Showcase Your Skills: Don’t forget to mention your programming skills, especially in Python or any other coding languages you know. If you've worked on any data analysis or machine learning projects, share those experiences with us!
Apply Through Our Website: We encourage you to apply directly through our website. It’s the best way to ensure your application gets to the right people. Plus, it shows us you’re serious about joining our awesome team!
How to prepare for a job interview at QinetiQ
✨Know Your Data
Make sure you brush up on your understanding of data types and machine learning techniques. Familiarise yourself with concepts like supervised and unsupervised learning, as well as any relevant statistical methods. This will help you answer technical questions confidently.
✨Showcase Your Projects
Be ready to discuss any personal or academic projects you've worked on that involve data analysis or programming. Highlight your experience with Python or any cloud computing platforms. This not only shows your skills but also your passion for the field.

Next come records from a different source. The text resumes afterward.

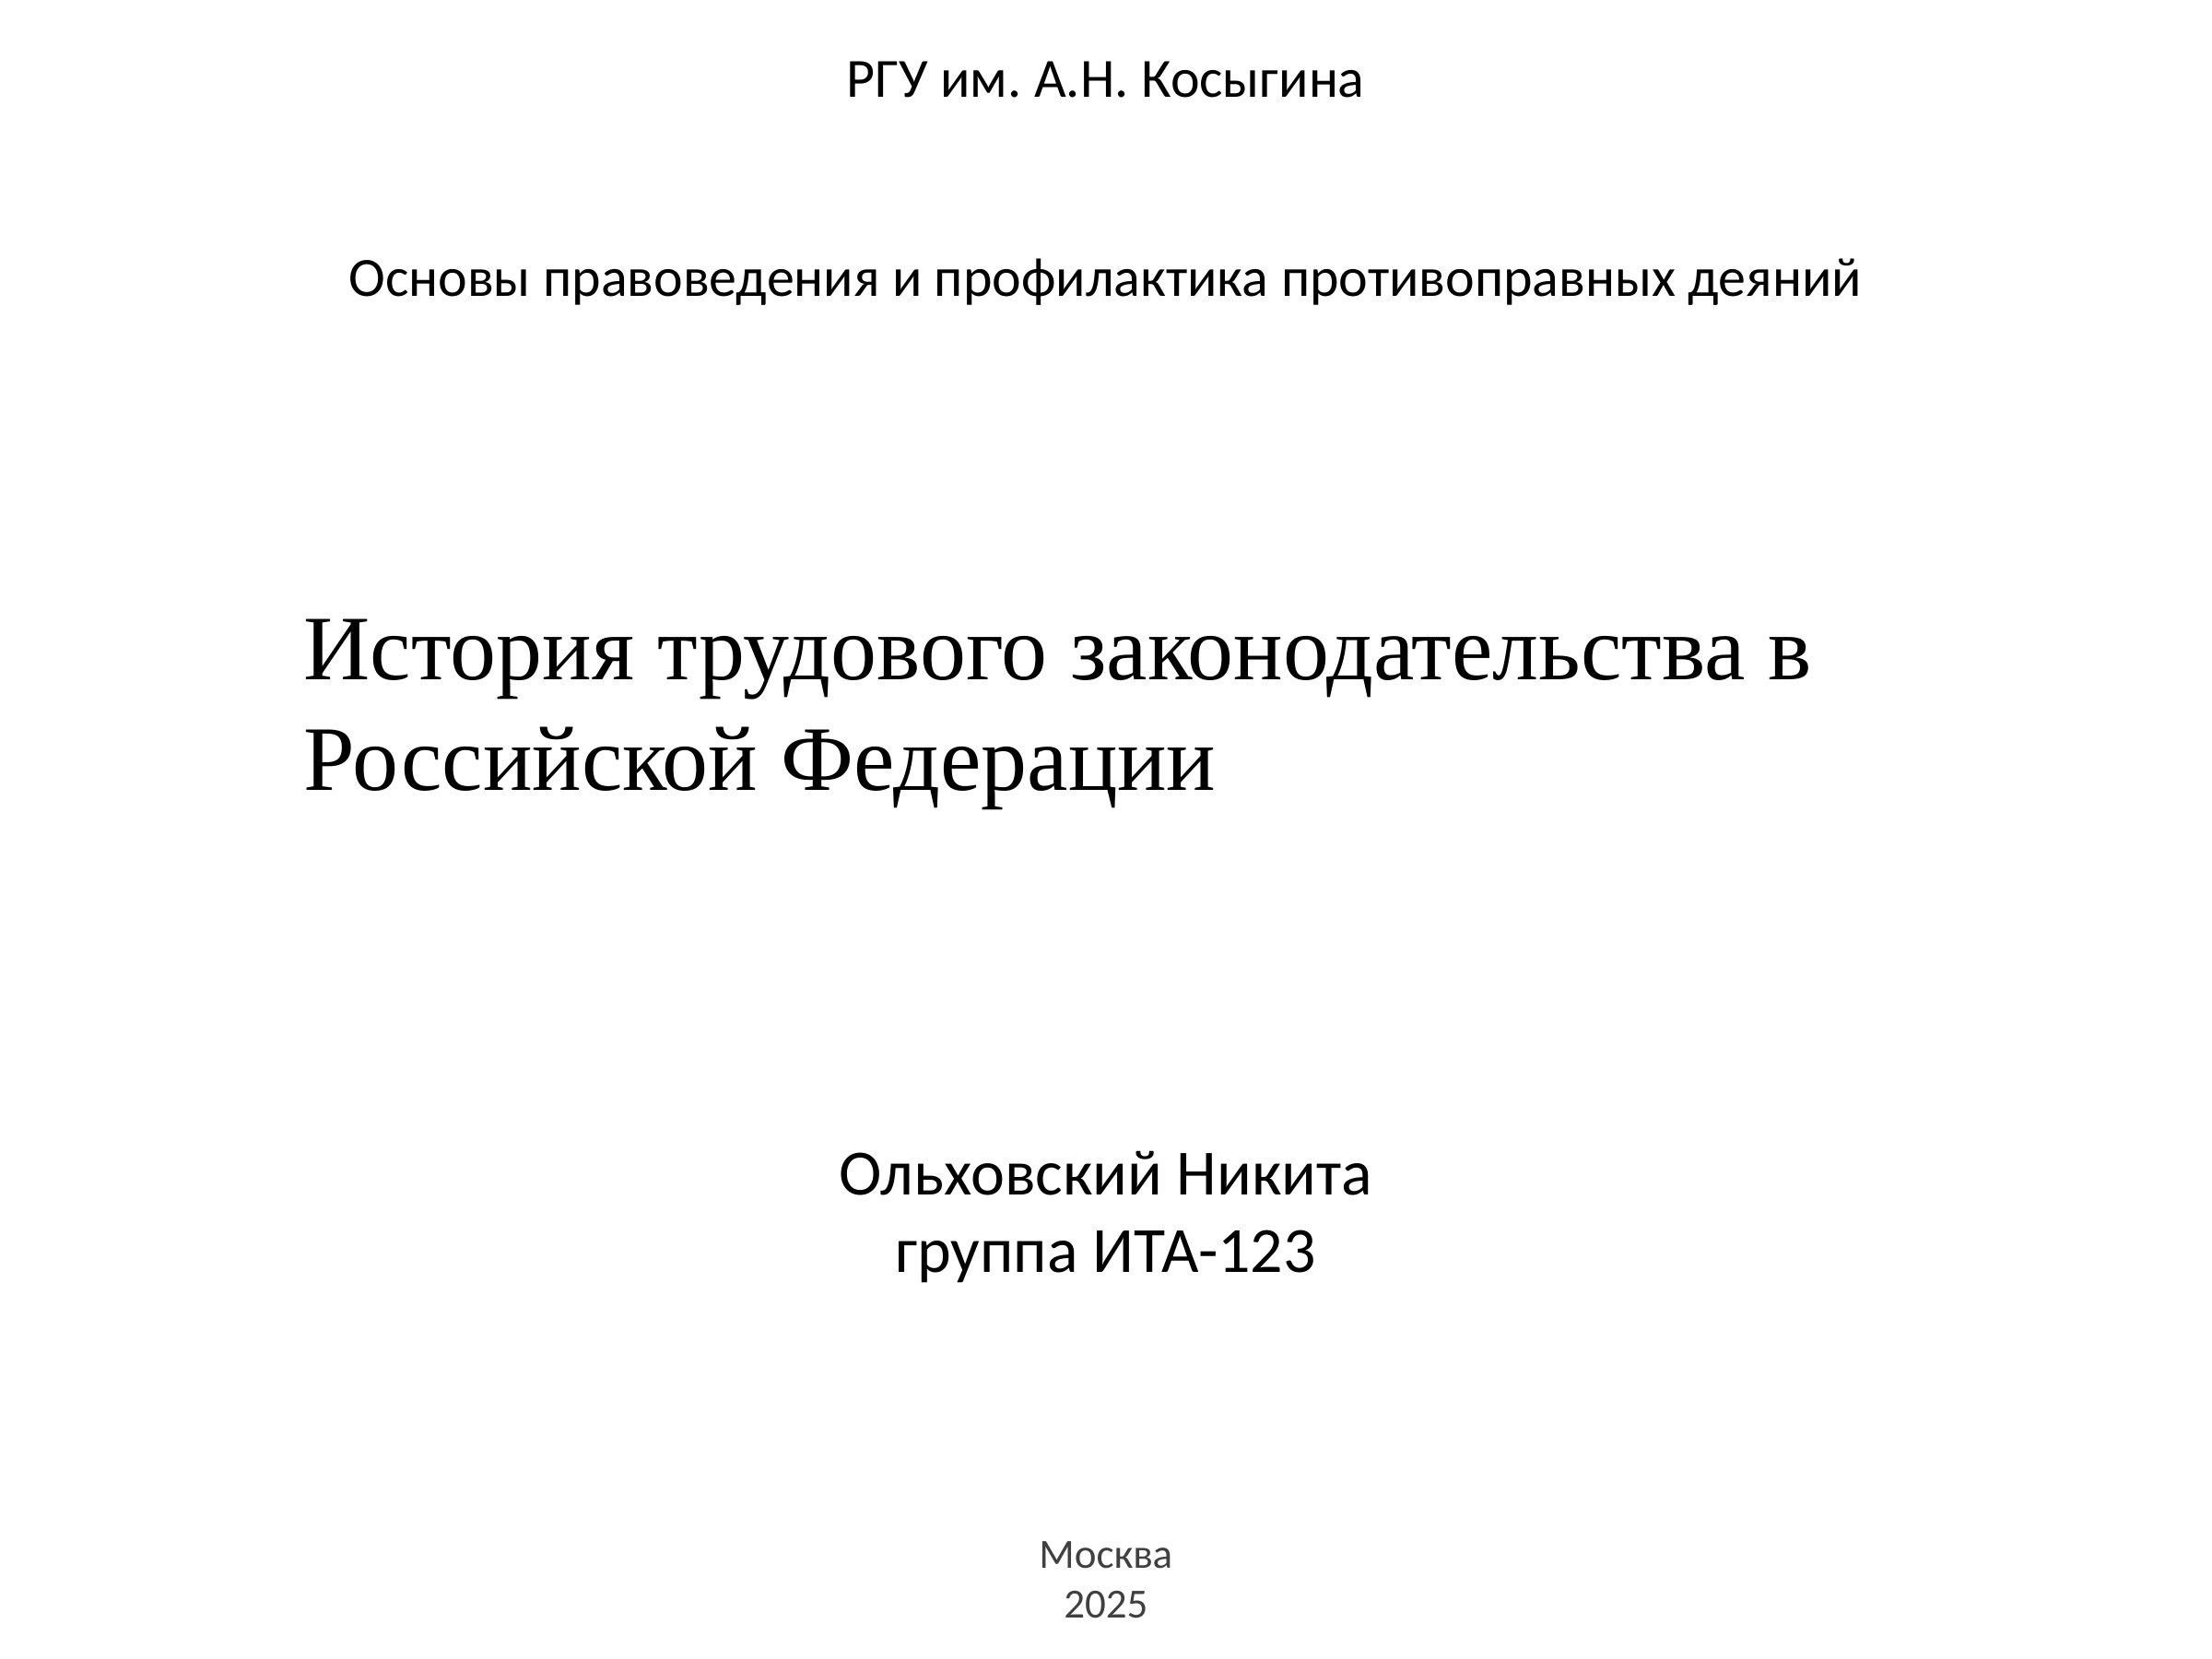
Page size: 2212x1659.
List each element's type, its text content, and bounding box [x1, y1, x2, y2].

text_box РГУ им. А.Н. Косыгина Основы правоведения и профилактика противоправных деяний [276, 34, 1936, 314]
title История трудового законодательства в Российской Федерации [290, 580, 1922, 979]
text_box Москва 2025 [276, 1518, 1936, 1659]
subtitle Ольховский Никита группа ИТА-123 [488, 1124, 1724, 1349]
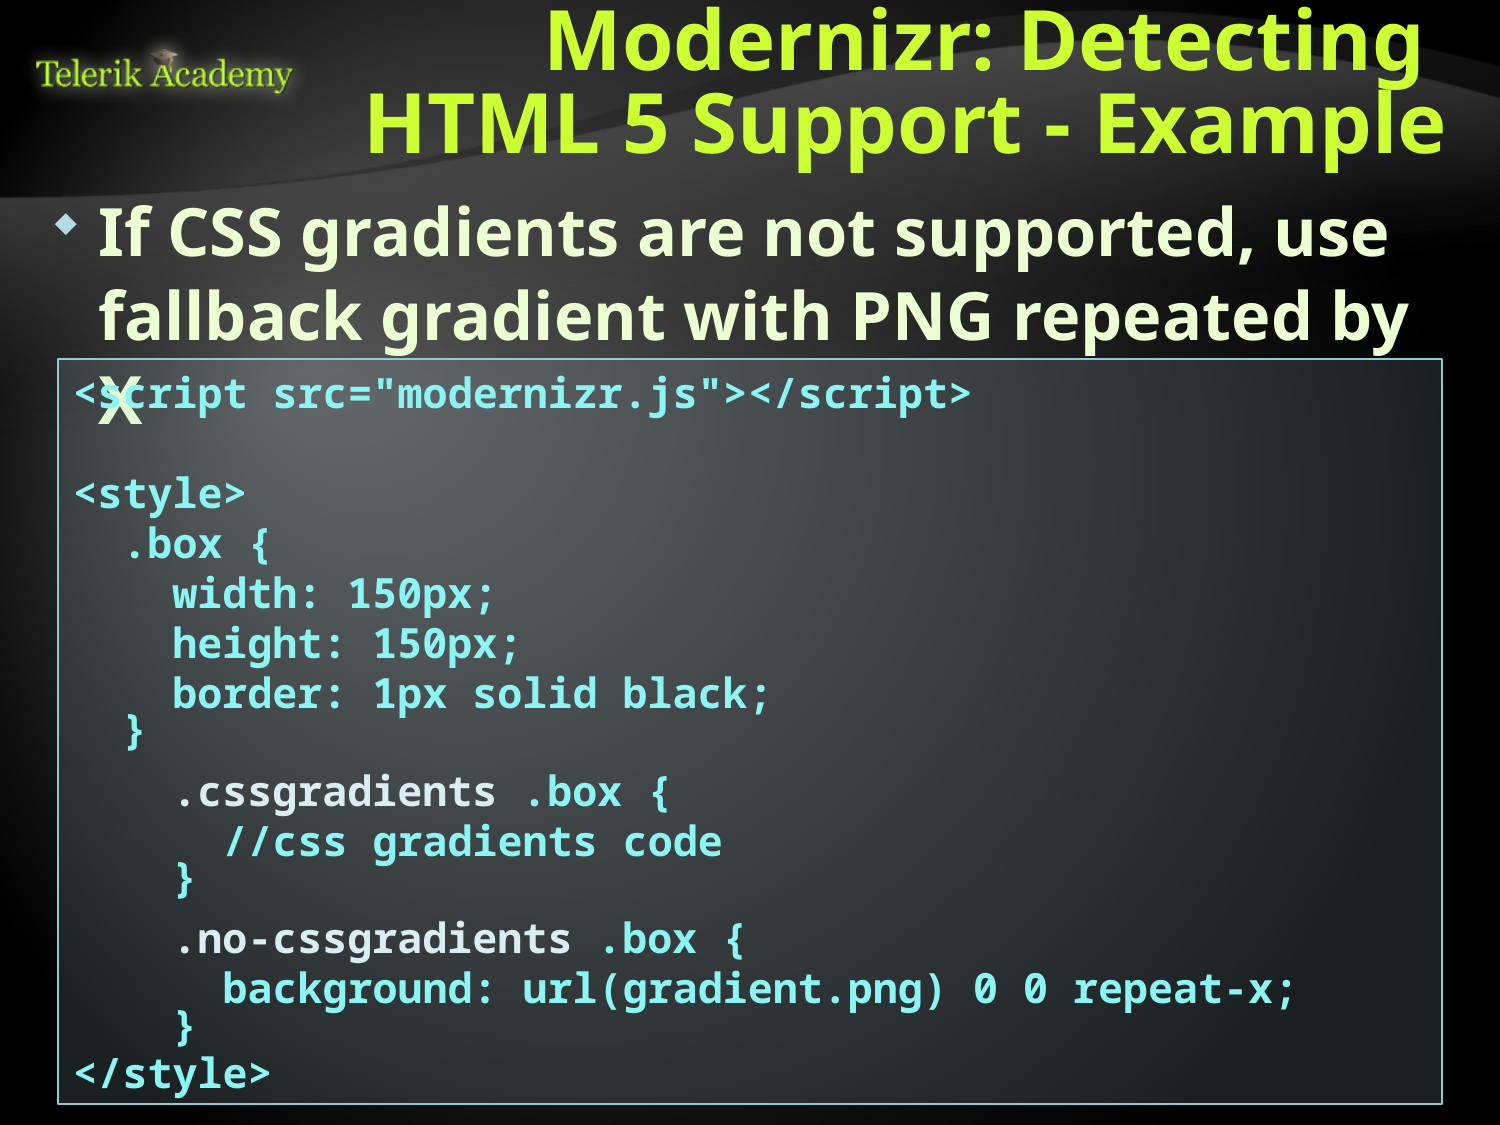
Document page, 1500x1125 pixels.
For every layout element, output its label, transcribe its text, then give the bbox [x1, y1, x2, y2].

✨Prepare for Team Dynamics
Since you'll be working in small project teams, think about examples from your past experiences where you collaborated effectively. Be prepared to discuss how you handle teamwork, communication, and any challenges you've faced while working with others.
✨Ask Insightful Questions
At the end of the interview, don’t forget to ask questions! Inquire about the team’s current projects, the tools they use, or how they approach problem-solving. This shows your genuine interest in the role and helps you understand if it's the right fit for you.